Convoqué pour l'entretenir sur «la foi en Christ», Paul présente un côté
de la vérité auquel Félix ne s'attendait pas (v. 25). La Parole terrifie
— sans y pénétrer — sa conscience endurcie par l'amour de l'argent (v.
26). Nous nous occuperons de cela plus tard, répond-il évasivement,
laissant échapper, peut-être pour toujours, l'occasion que Dieu lui
donnait. En dépit de son nom qui signifie heureux, Félix a donc
passé à côté du vrai bonheur. Ah, ne l'oublions pas, le «moment
convenable» c'est maintenant!
Deux ans s'écoulent; l'apôtre est
toujours en prison. Mais la haine des Juifs n'a pas désarmé.
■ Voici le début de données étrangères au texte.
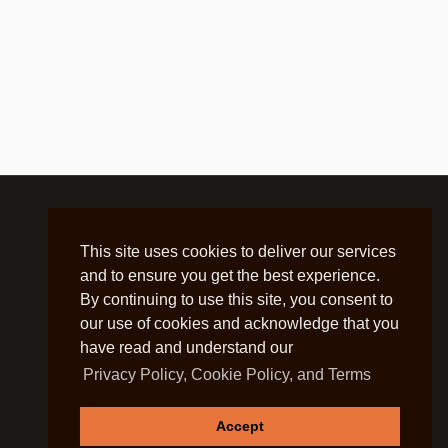
This site uses cookies to deliver our services
and to ensure you get the best experience.
By continuing to use this site, you consent to
our use of cookies and acknowledge that you
have read and understand our
Privacy Policy, Cookie Policy, and Terms
Accept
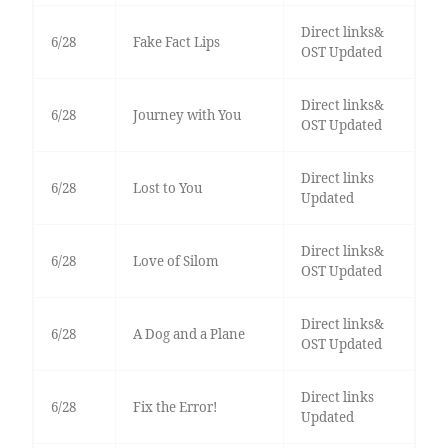
Direct links&
6/28
Fake Fact Lips
OST Updated
Direct links&
6/28
Journey with You
OST Updated
Direct links
6/28
Lost to You
Updated
Direct links&
6/28
Love of Silom
OST Updated
Direct links&
6/28
A Dog and a Plane
OST Updated
Direct links
6/28
Fix the Error!
Updated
À peine
Festus a-t-il remplacé Félix qu'un nouveau complot est machiné, dont
le Seigneur délivre son témoin. Comme Félix (ch. 24 v. 27) et autrefois
Pilate (Marc 15. 15
),
le principal souci de Festus est de «gagner la faveur des Juifs»
(v. 9). Aussi Paul s'estime-t-il obligé d'invoquer à nouveau son droit
de citoyen romain en faisant appel au jugement de l'empereur.